Energy supplier SSE fined £10.5m by Ofgem

12 April 2013

SSE, formerly known as Scottish and Southern Energy, has been fined £10.5m by the regulator Ofgem for mis-selling gas and electricity. SSE is one of Britain’s “big six” energy suppliers, and the fine is the largest ever imposed by Ofgem.


Ofgem found SSE guilty of management failures that led to “prolonged and extensive” mis-selling at every stage of the process: telephone, in-store and doorstep sales activities. In addition to this, the in-house auditing of selling practices was found to be inadequate because the people employed to audit doorstep sales received a commission on sales. Although SSE stopped doorstep sales in July 2011, the mis-selling continued in stores and over the phone.

People were expecting savings but in fact they ended up worse off. One woman, for example, who was paying £1,600 a year for gas and electricity, was told that she would pay £1,423 by switching to SSE, but, in fact, she was put on a tariff that resulted in her paying £134 more than her existing deal.


Because Ofgem does not have the power to require companies to award consumer compensation, the fine will be paid to the Treasury.

Chancellor George Osborne said that future changes to the law will ensure that customers will receive money from fines directly. In the meantime, SSE has created a £5m mis-selling fund from which affected customers can receive compensation.

Other companies under investigation

Ofgem launched the investigation about mis-selling activities in 2010, and the SSE case is the second one. In March 2012, EDF Energy agreed to pay £4.5m to vulnerable customers following breaches to marketing rules. In addition to these two, investigations into Scottish Power and Npower are continuing and an investigation into E.On was launched in April 2012.

What’s next?

As companies offer so many different packages, it is difficult for customers to make the right choice. That is why attempts by the regulator to introduce greater simplicity and transparency into pricing have been broadly welcomed.

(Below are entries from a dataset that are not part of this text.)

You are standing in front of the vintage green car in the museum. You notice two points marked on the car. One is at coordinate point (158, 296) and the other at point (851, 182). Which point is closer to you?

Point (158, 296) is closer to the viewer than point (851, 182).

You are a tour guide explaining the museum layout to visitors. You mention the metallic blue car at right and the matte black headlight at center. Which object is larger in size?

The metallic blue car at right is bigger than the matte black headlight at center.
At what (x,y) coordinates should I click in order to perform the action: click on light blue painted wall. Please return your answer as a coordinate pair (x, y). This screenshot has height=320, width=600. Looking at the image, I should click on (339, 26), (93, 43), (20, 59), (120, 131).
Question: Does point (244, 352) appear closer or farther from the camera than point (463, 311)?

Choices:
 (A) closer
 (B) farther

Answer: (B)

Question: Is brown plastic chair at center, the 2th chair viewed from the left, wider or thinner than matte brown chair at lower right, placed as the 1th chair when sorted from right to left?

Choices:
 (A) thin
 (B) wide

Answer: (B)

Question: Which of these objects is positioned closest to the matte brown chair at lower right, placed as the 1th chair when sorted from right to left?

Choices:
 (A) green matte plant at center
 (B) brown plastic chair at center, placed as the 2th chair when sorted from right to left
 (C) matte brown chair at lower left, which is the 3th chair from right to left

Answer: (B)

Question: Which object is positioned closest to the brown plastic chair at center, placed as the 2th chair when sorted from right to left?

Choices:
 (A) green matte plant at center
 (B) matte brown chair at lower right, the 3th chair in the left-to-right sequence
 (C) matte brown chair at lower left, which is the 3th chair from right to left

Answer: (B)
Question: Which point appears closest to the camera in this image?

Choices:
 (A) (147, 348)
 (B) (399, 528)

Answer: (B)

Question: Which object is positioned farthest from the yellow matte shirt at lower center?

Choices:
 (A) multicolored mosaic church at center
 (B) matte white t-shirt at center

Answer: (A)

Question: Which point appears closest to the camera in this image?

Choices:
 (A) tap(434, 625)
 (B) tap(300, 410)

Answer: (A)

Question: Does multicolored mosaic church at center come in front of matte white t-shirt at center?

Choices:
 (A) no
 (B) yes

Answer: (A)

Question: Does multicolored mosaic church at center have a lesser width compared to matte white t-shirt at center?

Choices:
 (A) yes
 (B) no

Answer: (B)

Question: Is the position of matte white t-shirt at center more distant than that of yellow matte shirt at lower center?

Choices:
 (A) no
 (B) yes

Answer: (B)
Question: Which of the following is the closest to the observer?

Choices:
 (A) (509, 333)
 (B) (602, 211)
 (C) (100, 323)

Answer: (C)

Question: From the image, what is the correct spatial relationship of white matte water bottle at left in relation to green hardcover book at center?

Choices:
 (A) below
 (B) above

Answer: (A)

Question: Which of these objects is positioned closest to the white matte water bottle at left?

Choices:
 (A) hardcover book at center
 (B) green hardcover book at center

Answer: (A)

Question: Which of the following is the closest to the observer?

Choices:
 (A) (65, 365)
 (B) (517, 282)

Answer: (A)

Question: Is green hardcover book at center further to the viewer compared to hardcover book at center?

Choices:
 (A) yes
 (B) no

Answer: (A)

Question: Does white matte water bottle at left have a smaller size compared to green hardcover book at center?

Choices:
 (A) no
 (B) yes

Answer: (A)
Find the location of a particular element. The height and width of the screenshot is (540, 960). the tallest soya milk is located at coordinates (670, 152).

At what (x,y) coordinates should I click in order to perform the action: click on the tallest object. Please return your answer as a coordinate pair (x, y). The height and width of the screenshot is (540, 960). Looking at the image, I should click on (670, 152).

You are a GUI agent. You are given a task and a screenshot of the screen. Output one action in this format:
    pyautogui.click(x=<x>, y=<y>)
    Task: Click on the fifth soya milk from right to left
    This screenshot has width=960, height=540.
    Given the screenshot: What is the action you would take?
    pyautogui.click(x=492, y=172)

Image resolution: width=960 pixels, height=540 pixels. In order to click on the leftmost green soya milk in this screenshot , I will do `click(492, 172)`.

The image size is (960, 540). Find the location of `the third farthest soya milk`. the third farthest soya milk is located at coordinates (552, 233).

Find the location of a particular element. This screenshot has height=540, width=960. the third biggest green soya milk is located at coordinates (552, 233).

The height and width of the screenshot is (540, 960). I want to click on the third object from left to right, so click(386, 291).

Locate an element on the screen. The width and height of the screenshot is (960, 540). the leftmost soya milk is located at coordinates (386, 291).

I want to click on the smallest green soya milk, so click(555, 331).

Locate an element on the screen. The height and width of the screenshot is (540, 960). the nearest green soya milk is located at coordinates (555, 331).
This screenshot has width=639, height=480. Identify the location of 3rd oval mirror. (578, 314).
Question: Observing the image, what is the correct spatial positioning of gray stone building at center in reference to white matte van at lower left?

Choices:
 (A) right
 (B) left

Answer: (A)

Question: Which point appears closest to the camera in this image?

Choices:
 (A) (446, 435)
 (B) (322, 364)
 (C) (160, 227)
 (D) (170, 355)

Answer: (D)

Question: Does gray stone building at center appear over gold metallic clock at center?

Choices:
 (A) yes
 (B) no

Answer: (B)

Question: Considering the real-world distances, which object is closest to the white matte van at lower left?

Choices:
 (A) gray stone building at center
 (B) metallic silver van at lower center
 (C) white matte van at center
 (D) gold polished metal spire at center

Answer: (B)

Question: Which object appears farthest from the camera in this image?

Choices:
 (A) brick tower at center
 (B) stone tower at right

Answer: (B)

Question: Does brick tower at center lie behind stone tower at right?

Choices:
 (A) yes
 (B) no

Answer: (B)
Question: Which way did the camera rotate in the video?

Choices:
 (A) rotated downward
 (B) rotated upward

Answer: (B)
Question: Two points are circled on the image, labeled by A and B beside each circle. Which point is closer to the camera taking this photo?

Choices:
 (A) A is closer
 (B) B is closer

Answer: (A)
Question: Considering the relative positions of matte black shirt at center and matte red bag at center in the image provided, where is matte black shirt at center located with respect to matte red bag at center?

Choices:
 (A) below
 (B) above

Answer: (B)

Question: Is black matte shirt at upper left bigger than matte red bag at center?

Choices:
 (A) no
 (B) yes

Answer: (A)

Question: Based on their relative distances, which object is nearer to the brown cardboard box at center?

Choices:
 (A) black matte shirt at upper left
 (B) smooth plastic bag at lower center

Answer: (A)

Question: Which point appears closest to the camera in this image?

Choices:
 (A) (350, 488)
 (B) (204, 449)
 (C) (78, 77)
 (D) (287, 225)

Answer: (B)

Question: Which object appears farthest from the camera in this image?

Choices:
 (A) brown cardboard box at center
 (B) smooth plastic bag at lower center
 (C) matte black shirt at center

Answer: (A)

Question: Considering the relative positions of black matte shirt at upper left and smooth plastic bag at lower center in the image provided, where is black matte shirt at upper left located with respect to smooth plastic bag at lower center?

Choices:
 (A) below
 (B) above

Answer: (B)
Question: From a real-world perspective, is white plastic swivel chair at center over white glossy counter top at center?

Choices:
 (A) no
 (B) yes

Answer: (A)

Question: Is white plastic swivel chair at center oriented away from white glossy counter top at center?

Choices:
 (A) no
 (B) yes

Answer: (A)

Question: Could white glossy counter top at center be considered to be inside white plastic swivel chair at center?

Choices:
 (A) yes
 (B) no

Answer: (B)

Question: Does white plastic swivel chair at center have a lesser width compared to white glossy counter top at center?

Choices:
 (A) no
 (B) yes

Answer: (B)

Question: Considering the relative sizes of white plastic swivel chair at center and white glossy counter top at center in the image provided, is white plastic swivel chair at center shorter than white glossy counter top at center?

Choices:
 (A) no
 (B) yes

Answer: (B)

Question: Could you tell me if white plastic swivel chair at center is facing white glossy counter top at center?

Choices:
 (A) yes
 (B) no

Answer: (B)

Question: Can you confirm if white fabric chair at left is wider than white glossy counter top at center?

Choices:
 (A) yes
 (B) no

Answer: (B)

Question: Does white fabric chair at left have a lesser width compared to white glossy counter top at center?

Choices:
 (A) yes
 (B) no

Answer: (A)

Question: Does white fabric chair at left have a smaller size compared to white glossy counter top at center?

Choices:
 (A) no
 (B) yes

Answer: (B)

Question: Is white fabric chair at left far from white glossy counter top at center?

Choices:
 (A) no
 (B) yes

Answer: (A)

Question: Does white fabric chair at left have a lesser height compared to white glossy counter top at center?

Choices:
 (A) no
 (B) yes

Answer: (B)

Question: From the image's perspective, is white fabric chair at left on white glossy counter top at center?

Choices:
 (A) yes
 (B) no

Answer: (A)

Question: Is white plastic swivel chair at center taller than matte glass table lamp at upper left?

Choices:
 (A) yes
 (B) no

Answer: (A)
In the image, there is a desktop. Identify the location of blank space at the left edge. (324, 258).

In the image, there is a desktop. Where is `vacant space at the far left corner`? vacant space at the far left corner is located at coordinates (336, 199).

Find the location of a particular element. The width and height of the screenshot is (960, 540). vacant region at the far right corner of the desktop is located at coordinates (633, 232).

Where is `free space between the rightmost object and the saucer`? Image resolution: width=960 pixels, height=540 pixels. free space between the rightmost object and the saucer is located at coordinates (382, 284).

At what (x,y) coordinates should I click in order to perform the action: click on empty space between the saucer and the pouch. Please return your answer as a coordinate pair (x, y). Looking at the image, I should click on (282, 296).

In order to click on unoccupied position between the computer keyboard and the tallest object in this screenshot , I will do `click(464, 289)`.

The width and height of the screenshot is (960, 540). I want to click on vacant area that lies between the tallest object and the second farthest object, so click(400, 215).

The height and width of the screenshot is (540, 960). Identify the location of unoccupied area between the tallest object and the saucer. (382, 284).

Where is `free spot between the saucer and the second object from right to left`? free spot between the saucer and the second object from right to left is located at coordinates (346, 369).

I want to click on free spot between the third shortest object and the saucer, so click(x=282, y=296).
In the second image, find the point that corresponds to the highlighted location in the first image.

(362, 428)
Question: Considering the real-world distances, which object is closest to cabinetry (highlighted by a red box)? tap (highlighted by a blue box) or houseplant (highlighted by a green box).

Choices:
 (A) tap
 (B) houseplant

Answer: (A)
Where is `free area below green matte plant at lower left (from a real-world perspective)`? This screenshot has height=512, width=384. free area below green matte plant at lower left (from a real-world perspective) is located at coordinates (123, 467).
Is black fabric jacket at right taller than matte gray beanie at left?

All of the big six energy companies increased their prices between October 2012 and January 2013, blaming rising wholesale power and other costs. But official figures showed they had more than doubled their retail profit margins over the last 18 months and were now earning an average of £95 profit per household on dual-fuel bills.

According to official figures, SSE made profits of £1.3bn in 20012, which means the fine of £10.5m is a small proportion of the cash generated year-in and year-out by SSE. And according to Mr Young, Corporate Affairs Director, no senior executive has been dismissed as a result of the Ofgem investigation; only their bonuses have been reduced.